The answer is every line of the records that holds the word "wrist", copied in full.

○ ○ ○ ○ ○ ○ ○

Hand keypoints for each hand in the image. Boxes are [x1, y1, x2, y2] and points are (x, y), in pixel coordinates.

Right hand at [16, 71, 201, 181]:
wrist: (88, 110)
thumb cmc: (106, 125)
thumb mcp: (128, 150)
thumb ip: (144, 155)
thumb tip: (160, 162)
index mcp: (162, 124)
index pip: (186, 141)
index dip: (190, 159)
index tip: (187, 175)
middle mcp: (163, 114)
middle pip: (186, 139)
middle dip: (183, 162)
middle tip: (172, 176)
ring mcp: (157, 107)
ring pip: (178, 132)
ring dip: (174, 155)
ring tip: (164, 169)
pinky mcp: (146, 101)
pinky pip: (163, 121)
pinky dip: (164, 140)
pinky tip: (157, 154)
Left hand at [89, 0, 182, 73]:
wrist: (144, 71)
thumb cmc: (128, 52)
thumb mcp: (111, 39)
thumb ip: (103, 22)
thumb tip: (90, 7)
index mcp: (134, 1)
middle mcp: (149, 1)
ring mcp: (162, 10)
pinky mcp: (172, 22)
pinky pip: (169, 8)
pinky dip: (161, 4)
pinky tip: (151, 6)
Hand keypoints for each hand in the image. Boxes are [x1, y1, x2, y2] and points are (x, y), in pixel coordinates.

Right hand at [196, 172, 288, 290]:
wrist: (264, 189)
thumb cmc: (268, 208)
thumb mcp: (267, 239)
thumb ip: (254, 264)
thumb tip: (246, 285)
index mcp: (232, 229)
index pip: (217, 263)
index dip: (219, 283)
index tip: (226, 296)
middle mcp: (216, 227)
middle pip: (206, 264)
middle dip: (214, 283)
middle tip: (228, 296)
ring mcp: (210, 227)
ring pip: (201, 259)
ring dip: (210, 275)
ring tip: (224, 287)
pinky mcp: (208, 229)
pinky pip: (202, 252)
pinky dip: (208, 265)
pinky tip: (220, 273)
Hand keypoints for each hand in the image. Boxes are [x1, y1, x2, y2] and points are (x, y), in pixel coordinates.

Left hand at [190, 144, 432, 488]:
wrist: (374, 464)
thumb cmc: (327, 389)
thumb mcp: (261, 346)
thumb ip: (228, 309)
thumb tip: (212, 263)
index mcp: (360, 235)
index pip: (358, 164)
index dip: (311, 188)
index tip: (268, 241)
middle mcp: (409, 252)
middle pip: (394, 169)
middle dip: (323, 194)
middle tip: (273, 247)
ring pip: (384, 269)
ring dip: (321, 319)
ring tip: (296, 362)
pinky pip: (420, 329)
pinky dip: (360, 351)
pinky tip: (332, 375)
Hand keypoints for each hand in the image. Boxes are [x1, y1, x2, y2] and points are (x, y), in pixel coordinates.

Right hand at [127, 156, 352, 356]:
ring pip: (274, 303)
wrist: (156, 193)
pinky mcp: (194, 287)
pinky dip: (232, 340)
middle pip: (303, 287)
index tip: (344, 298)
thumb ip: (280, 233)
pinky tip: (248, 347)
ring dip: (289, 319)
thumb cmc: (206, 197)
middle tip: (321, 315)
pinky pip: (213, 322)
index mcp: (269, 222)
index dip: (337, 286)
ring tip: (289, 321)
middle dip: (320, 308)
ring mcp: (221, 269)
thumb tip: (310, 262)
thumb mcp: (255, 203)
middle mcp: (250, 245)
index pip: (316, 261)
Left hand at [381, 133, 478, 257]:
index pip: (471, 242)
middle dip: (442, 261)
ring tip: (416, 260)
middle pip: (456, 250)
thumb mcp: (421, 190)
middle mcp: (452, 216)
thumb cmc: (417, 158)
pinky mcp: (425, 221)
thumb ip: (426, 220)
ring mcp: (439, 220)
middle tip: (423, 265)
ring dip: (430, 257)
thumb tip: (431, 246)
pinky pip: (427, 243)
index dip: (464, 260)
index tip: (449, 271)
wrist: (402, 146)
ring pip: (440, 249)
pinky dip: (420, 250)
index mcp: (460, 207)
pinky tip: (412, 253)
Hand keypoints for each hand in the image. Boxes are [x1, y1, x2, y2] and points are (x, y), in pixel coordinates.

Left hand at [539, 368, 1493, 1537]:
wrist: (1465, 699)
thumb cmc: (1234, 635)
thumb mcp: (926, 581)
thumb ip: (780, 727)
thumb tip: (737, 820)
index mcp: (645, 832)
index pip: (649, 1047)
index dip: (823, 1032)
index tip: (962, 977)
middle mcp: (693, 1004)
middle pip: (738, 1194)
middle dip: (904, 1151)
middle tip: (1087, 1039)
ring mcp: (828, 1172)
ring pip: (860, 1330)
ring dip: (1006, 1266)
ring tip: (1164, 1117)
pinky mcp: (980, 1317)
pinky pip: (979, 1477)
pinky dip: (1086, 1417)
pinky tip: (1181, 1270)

○ ○ ○ ○ ○ ○ ○

Expected answer:
wrist: (88, 110)
wrist: (144, 71)
wrist: (264, 189)
wrist: (374, 464)
wrist: (156, 193)
wrist: (402, 146)
wrist: (1465, 699)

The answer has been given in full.